**WHAT IS REQUIRED**:
Reproduce every line of text in the data below verbatim, leaving out the pictures.
— START SUPPLIED DATA —
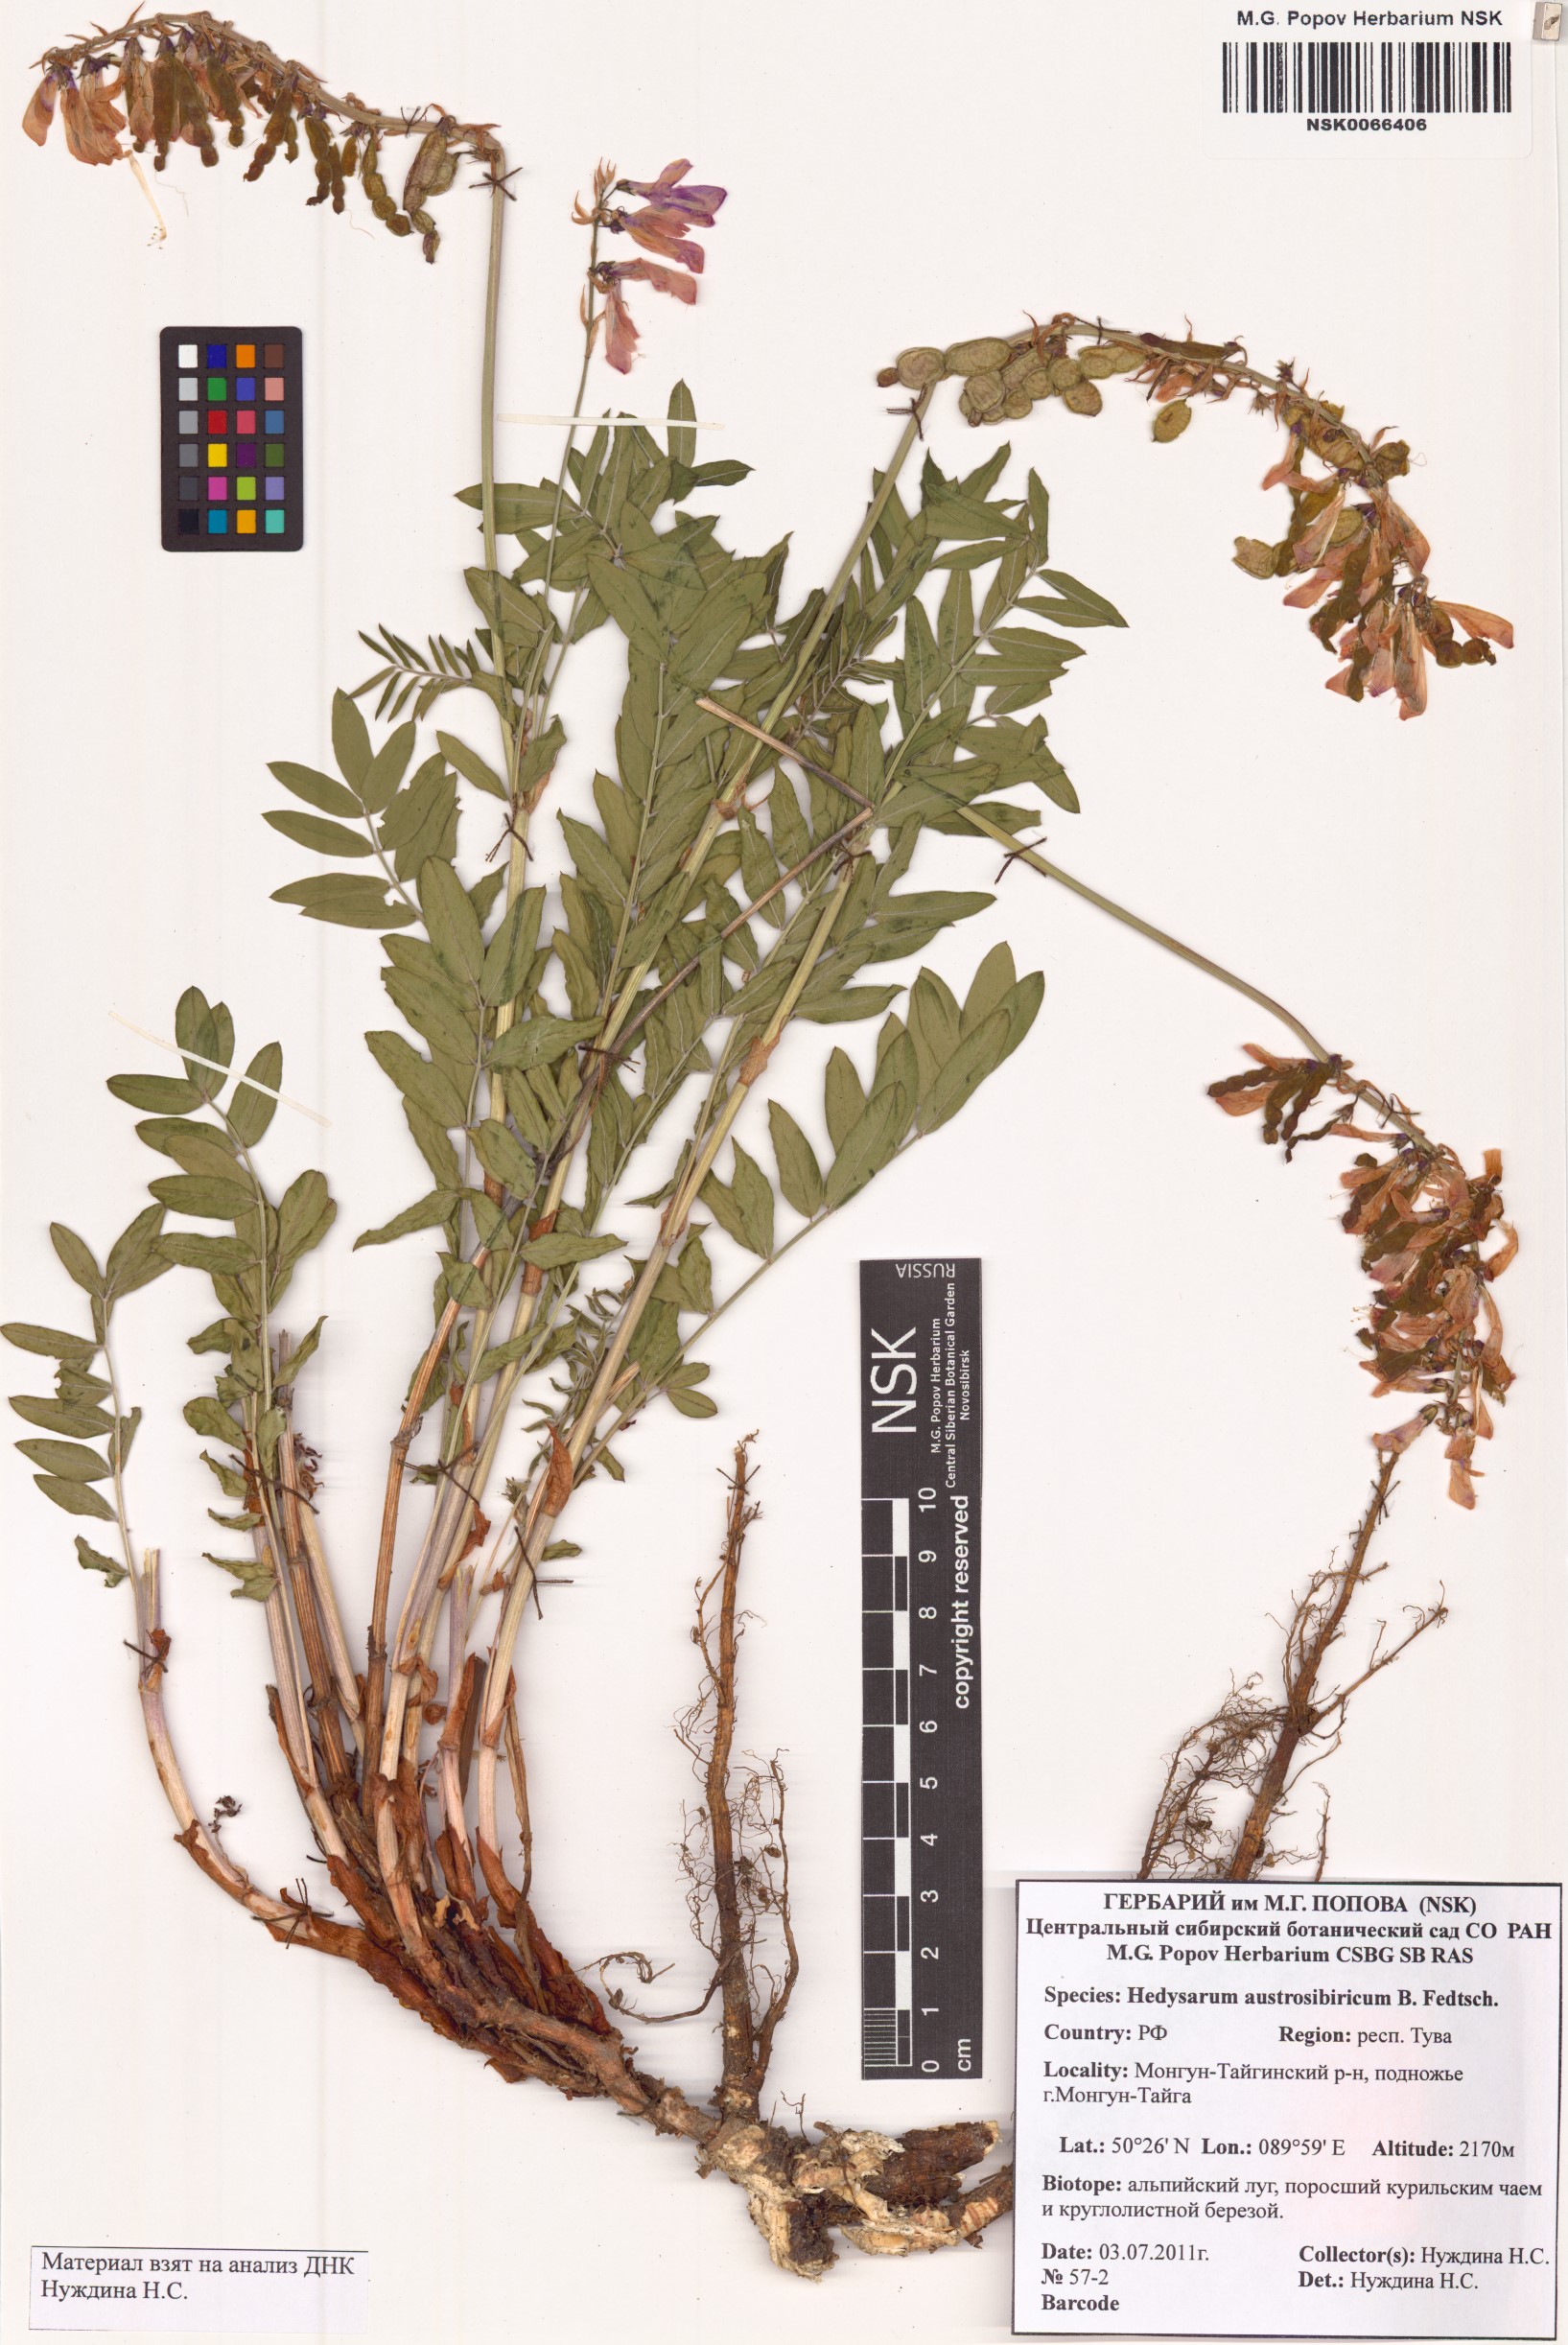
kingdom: Plantae
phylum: Tracheophyta
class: Magnoliopsida
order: Fabales
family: Fabaceae
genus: Hedysarum
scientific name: Hedysarum neglectum
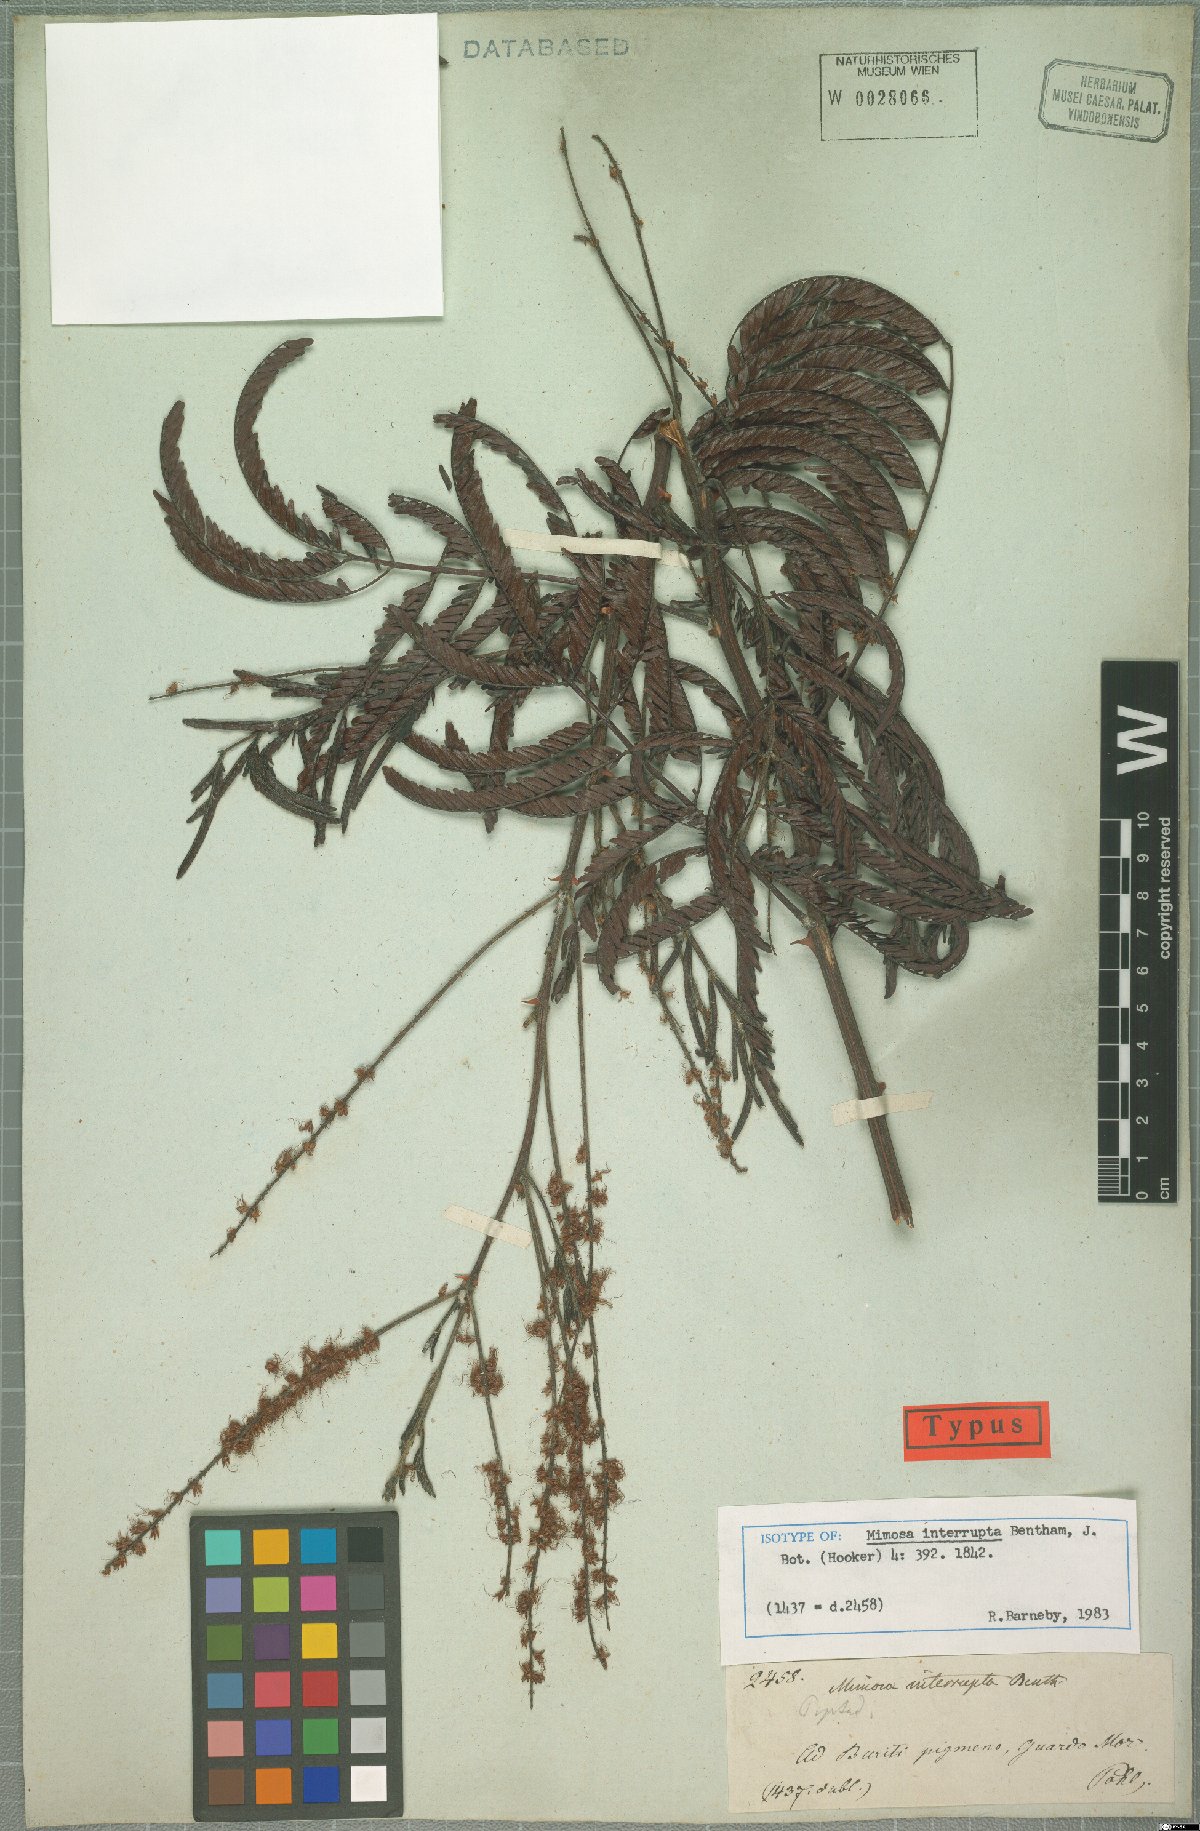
— END SUPPLIED DATA —
**SOLUTION TO THE PROBLEM**:
kingdom: Plantae
phylum: Tracheophyta
class: Magnoliopsida
order: Fabales
family: Fabaceae
genus: Hedysarum
scientific name: Hedysarum neglectum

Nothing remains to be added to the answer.